Half of the companies in the Fortune 500 expect to be active in domestic mergers and acquisitions next year, a third are planning bond issues, while only 10% expect to issue stock, according to new research from Greenwich Associates.

“The bullish signs regarding M&A demand extend well beyond the Fortune 500,” says Greenwich Associates’ consultant Jay Bennett. “Forty-five percent of all large U.S. companies expect to use an external advisor on a domestic M&A transaction in the next 12 months, and nearly a quarter expect to hire an advisor for an international transaction.”

These findings are from Greenwich Associates’ 2005 Corporate Banking research study. The research reveals that 30% of large (and typically public) U.S. companies plan to do a domestic public bond offering in the next year, while only 10% plan to engage in a common stock transaction.

The report also finds that U.S. companies continue to see reductions in the numbers of sell-side analysts covering their companies. More than 20% of larger, publicly traded U.S. companies say the number of analysts covering them declined over the past 12 months. These reductions come on the heels of analyst cut-backs reported by more than 20% of companies in 2004 and almost 30% in 2003.

“The reductions have been most pronounced in the smallest companies included in our survey, which have annual sales of less than $2.5 billion,” says Jay Bennett. “Among these companies, more than a quarter experienced a reduction of coverage in the last year, as did about 25% of below investment-grade companies.”

At the same time, the portion of U.S. companies offering earnings and financial guidance actually increased, from 54% in 2004 to 60% in 2005. “Although many will see this result as a positive finding for market transparency, the research also suggests that a countervailing trend might be at work,” reports Greenwich Associates corporate product manager Marc Greene. “One in 10 U.S. companies says that it has plans to reduce or cease providing these communications in the coming year.”

Greenwich notes that companies are in a competition for the attention and resources of their banks. “Although it may seem counterintuitive that paying clients should be competing with one another for the resources of their service providers, it nevertheless is true,” the firm finds. “In the late 1990s and early 2000s, CEOs, CFOs and corporate treasurers actually took this competition as a given, and companies routinely rewarded banks that provided credit by selecting them to provide services and products that earned the banks a higher profit margin than lending.”

With access to capital a less pressing concern in today’s relatively easy credit environment, it would be simple to assume that the competition for bank resources has slackened. This is not the case. “Although companies might not be aware of it, they are actually competing against their peers for banking resources more than ever before,” says Greenwich Associates consultant John Colon. “In fact, the competition has spread from credit into cash management, treasury operations, equity and debt underwritings, M&A advice and every other service and product that companies want from their banks.”

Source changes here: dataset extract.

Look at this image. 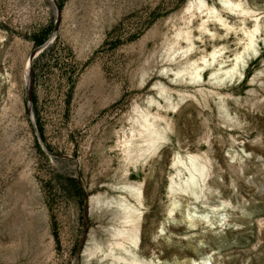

Greenwich suggests that companies are competing for bankers because banks’ profit margins have been eroding in many areas of their corporate business. “Banks have made a decision that is entirely rational,” says Greenwich Associates consultant Jay Bennett. “Because they are making less money on certain products, they are cutting back on the resources they invest in these businesses. But they are not pulling out altogether, and they are not blindly slashing their commitments across the board. Instead, they are ranking companies in terms of their overall profitability across every one of the bank’s business lines. Those that rank at the top of this list will continue to receive high quality service in all products — including the ones that don’t earn much money for the banks. Those at the bottom of the list will suffer.”